The truth is that the radical terrorist organisations in this region are generally US products in both a direct and indirect way. A number of Arab countries assist with this production too. If the United Kingdom is to blame for the production of the Muslim Brotherhood, then the US is also to blame for the production and nurturing of terrorist organisations that saw the light after the Soviet invasion of Afghanistan in 1979. This production was executed in the apex of the Cold War and at the height of the confrontation between the East and West camps.

US intelligence, which targeted the Soviets in Afghanistan, decided that Muslim youth will be employed as the tool of confrontation and the fuel of war there. It therefore planned to ignite the religious component within Muslim youth. US intelligence spread information that the Soviet invasion of Afghanistan was an invasion by an atheist country to a people who held onto religion, and that Afghanistan must be liberated from the Soviet invasion. US intelligence, Saudi intelligence under the leadership of Kamal Adham, former Egyptian president Anwar Al Sadat and former Pakistani president Zia-ul-Haq all finalised a pact. They collaborated to found the “Afghan Mujahideen” organisation and recruited Muslim youth from Arab and Muslim countries.

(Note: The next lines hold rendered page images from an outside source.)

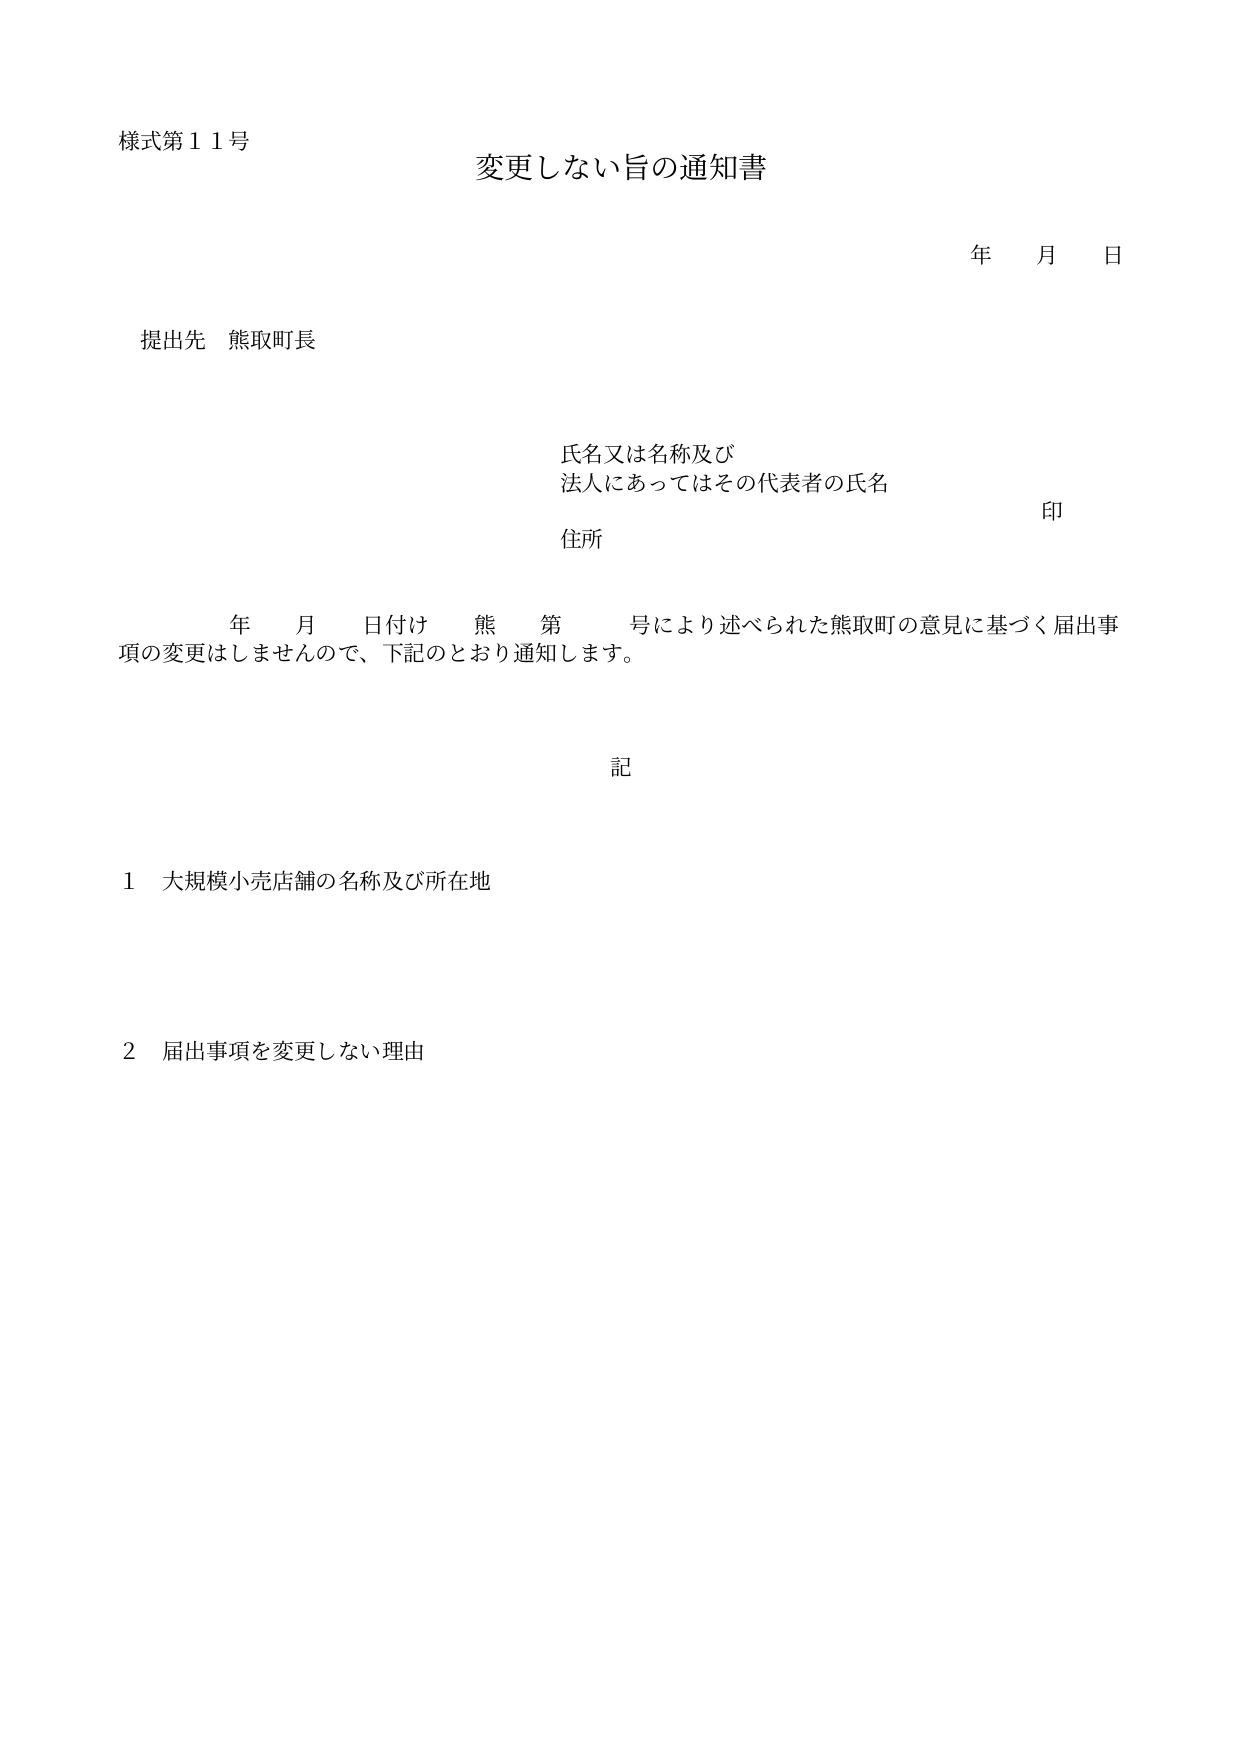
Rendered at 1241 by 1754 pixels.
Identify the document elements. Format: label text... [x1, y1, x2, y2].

text ２ 届出事項を変更しない理由 [118, 1037, 1124, 1066]
text 様式第１１号 [118, 124, 1124, 156]
text 年 月 日 [118, 241, 1124, 269]
text 氏名又は名称及び [118, 440, 1124, 468]
text 年 月 日付け 熊 第 号により述べられた熊取町の意見に基づく届出事項の変更はしませんので、下記のとおり通知します。 [118, 611, 1124, 667]
text １ 大規模小売店舗の名称及び所在地 [118, 866, 1124, 895]
text 変更しない旨の通知書 [118, 156, 1124, 184]
text 記 [118, 753, 1124, 781]
text 住所 [118, 525, 1124, 554]
text 法人にあってはその代表者の氏名 [118, 468, 1124, 497]
text 印 [118, 497, 1124, 525]
text 提出先 熊取町長 [118, 326, 1124, 354]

Washington supplied them with developed weaponry, including developed surface to air missiles (SAM) from the Stinger model; weapons that the US had not supplied its closest allies with. The weaponry played a huge role in crippling the role of Soviet aircraft. The issue ended by the defeat of the Soviet forces there, and the Soviet president at the time‪, Mikhail Sergeyevich Gorbachev, pulled back his forces from Afghanistan. Washington responded by halting its activity and decided to depart from the region leaving the Mujahideen to kill one another until the Taliban (the students of religious schools who studied in Pakistan) took control of the scene and hosted Al-Qaeda until 9/11. This was when Washington decided to invade Afghanistan.

Washington, it seems, had not learned their lesson and thus repeated the same experience in both Bosnia and Kosovo – leading to the appearance of the groups of returnees from Afghanistan, Pakistan, Bosnia, Chechnya and Kosovo. As part of its preparations for what was dubbed “the Arab Spring”, Washington collaborated with the leader of radical groups, namely the Muslim Brotherhood. It helped provide for the influx of militants into Egypt, Libya, Syria and Iraq in an attempt to completely alter the region’s map.

Turkey played a huge role in fostering and embracing the Islamic State for power, which included the Caliphal dream and Ottoman aspirations to acquire Syrian and Iraqi lands. For its part, Qatar sponsored the funding process of the project. The Islamic State controlled vast areas in Syria and Iraq, and was also pushed into Libya to collaborate with terrorist organisations based there. Next, Ansar Beit Al-Maqdis (Supporters of the Holy House) and Libyan militant organisations pledged allegiance to to the terrorist group.

There were ongoing preparations to open a new war front with Egypt. Then came the beheading of 21 Egyptian citizens in an attempt to offend the Egyptian state and its people. Egypt delivered a quick and firm response. Moreover, political moves on the international level aimed to put the Islamic State and those behind it in an embarrassing position. For his part, Obama could not find the courage to offer condolences to Egyptians. He also failed at finding a political or ethical cover up to the veto of Egypt’s draft to the Security Council, which called for legalising military action against the Islamic State in Libya.

Egypt is fated to carry on its historical role as a place where the dreams of sought-after control and aspired hegemony continue to be challenged. In my own opinion, Egypt took its first step towards the annihilation of Libya’s Islamic State. This will pave the way for the eventual eradication of the organisation in Iraq and Syria and hence frustrate the plan of employing “the Arab Spring” to fragment the area.